Tuesday, February 05, 2008

Richard Lopez responds to my translation post and I then respond on a tangent

Richard Lopez commented, which I'll quote here:

“odelay! tho i'm monolingual the nature of all writing i believe is translation or to use parra's phrase 'rewriting'. as a reader translation was/is still very important to my developing praxis as a writer and my sensibilities as a reader. i don't think it is poetry that gets lost in translation, rather that if we are lucky in our work we find that their might be many sorts of writing in a single piece.



My tangent:

Richard,

It's interesting to come across a work that you cannot translate or parse, no matter what the original language. I remember the first time I read Sergei Gandlevsky in English, only later hearing a recording of a reading of his in Russian. The latter impressed me because of an almost concrete gesticulation, audible through the sound file, from his reading style. And there seems to be something to that. Whether this quality would be present in Gandlevsky's voice were he reading translations of his own work I cannot really say, but I assume it wouldn’t, because intention changes with language. E.g., The case of Kenny Goldsmith reading in Icelandic. His level of fluency in Icelandic is obvious.
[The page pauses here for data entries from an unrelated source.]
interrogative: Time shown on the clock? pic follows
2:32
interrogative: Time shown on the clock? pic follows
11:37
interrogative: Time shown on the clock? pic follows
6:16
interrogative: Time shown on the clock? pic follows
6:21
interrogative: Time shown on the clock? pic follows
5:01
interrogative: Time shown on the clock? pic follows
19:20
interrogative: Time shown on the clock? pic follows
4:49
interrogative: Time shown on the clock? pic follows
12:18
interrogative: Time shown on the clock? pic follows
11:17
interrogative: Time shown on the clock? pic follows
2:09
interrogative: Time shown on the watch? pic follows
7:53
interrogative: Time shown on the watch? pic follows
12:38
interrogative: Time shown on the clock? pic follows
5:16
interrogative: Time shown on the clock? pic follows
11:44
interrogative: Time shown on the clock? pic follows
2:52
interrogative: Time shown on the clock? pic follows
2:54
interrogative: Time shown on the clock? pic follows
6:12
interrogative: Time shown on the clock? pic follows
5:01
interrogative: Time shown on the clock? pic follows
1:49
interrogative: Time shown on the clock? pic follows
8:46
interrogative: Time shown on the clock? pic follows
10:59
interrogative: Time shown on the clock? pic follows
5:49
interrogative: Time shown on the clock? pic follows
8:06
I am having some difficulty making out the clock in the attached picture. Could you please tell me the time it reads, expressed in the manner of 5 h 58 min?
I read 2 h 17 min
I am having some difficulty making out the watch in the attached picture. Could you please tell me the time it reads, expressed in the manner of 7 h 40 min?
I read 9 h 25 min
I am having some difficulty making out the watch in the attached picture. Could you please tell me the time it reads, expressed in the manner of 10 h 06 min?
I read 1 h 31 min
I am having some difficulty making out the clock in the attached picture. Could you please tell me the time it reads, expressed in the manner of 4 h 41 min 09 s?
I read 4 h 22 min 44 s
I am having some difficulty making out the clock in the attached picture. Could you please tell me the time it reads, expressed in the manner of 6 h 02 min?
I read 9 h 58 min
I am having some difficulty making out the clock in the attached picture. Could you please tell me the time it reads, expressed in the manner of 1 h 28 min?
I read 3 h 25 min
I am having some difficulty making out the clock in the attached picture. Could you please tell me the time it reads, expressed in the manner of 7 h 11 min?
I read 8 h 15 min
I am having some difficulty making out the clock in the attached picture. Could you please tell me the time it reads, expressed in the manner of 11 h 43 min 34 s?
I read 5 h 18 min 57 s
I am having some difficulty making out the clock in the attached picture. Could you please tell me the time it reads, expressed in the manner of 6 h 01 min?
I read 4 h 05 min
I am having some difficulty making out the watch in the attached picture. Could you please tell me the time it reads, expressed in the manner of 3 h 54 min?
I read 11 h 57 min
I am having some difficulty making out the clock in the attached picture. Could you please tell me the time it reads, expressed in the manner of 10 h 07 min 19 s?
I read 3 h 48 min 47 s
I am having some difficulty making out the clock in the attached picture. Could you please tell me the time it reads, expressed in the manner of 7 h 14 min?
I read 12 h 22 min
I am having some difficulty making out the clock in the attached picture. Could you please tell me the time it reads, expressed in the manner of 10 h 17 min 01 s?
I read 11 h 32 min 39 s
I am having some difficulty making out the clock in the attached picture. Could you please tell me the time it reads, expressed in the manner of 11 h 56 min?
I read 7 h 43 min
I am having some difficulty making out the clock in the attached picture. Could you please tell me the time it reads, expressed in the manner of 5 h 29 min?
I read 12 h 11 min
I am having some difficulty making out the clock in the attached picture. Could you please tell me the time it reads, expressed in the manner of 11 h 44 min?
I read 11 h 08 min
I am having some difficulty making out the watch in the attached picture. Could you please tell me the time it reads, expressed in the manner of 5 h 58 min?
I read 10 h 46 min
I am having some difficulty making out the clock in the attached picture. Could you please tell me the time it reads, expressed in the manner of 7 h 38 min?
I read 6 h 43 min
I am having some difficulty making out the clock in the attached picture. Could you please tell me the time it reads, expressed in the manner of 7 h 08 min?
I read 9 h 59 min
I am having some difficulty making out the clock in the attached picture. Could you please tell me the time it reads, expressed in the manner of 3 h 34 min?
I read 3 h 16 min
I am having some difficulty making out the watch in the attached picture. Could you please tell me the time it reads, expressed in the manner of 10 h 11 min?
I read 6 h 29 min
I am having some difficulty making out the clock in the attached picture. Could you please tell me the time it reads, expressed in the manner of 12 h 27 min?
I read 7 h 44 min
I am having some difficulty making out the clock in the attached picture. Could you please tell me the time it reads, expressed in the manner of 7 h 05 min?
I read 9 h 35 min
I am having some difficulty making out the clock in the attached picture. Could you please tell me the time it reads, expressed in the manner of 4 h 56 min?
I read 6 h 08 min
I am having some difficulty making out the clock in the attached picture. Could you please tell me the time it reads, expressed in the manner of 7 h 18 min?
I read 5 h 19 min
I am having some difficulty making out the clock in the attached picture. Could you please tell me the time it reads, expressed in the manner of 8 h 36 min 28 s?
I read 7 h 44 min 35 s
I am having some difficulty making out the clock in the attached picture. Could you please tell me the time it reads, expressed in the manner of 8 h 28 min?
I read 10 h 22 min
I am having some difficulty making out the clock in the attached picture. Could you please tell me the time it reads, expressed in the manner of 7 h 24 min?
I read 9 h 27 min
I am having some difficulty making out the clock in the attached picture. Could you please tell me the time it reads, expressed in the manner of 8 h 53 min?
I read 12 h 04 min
What's funny, and strangely poetic, is that his reading is more of an American take on what Icelandic inflection and what might be called audible intent might be. Laugh reason number one. At best, this changing inflection/intention comes from a lack of understanding of Icelandic rhythm, connotation, diction, etc. If this reading is taken under this interpretation, what does this say about language? Translation? Inflection? How can we translate if we never hear the poem read?

As a teacher who has taught foreigners in the past, this lack of a precise intention, or skewered, detoured or diluted intention, fascinates me. The idea that there's an audible intention present with unspoken (or thoughts)intentions is what seems to make the translation of literary work especially difficult, at least for me.

1 comment:

richard lopez said...

ryan: i respond of sorts on my blog.